Au-delà des espérances
Problème : à Rennes ou à Brest, la manifestation a connu quelques dérives ou comas éthyliques. Si Gérald nuance la gravité de ces événements en notant que "ces 50 cas de comas éthyliques ne représentent que 1% des participants", il reconnait toutefois que ces dérapages pourraient remettre en cause l'organisation de la soirée : "Lorsque j'ai annoncé mon intention à mes amis, certains n'ont pas été pour car celle-ci engendre une grosse prise de responsabilité et relève du pénal." Conscient du risque qu'il prend, il reconnait même "halluciner" devant l'ampleur que prend l'évènement au niveau local : "Nous sommes en quelque sorte passé du trip à la réalité et je dois dire que je n'attendais pas à un tel retentissement en si peu de temps!" Aujourd'hui, il avoue être en pleine réflexion quant à la pérennité de l'apéro : "Je pourrais annuler l'évènement mais je souhaiterais quand même que chacun puisse se retrouver. Je n'ai pas créé ceci dans le but de consommer de l'alcool durant toute une soirée or quelques individus mal intentionnés pourraient mettre en péril toute l'organisation..."

• • • • • • •

**Consigne A**
Transcrivez à l'identique chaque ligne du relevé rédigé en russe, placé plus bas, en laissant l'image de côté.
Les relevés qui suivent n'ont aucun rapport avec le texte étudié.

**Données**

• • • • • • •

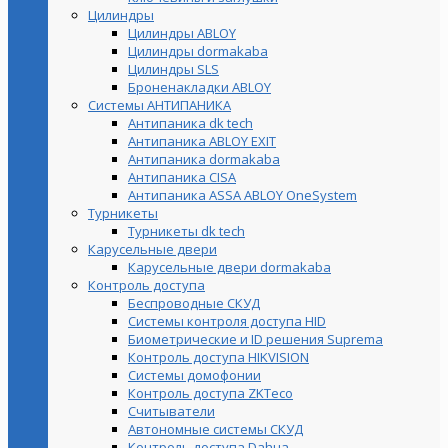
Цилиндры
Цилиндры ABLOY
Цилиндры dormakaba
Цилиндры SLS
Броненакладки ABLOY
Системы АНТИПАНИКА
Антипаника dk tech
Антипаника ABLOY EXIT
Антипаника dormakaba
Антипаника СISA
Антипаника ASSA ABLOY OneSystem
Турникеты
Турникеты dk tech
Карусельные двери
Карусельные двери dormakaba
Контроль доступа
Беспроводные СКУД
Системы контроля доступа HID
Биометрические и ID решения Suprema
Контроль доступа HIKVISION
Системы домофонии
Контроль доступа ZKTeco
Считыватели
Автономные системы СКУД
Контроль доступа Dahua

• • • • • • •

**Consigne B**
D'après le texte étudié, quelle part des participants les 50 cas de comas éthyliques représentent-ils ?

**Réponse A**
Цилиндры
Цилиндры ABLOY
Цилиндры dormakaba
Цилиндры SLS
Броненакладки ABLOY
Системы АНТИПАНИКА
Антипаника dk tech
Антипаника ABLOY EXIT
Антипаника dormakaba
Антипаника СISA
Антипаника ASSA ABLOY OneSystem
Турникеты
Турникеты dk tech
Карусельные двери
Карусельные двери dormakaba
Контроль доступа
Беспроводные СКУД
Системы контроля доступа HID
Биометрические и ID решения Suprema
Контроль доступа HIKVISION
Системы домофонии
Контроль доступа ZKTeco
Считыватели
Автономные системы СКУД
Контроль доступа Dahua

**Réponse B**
Ils ne représentent que 1 % des participants.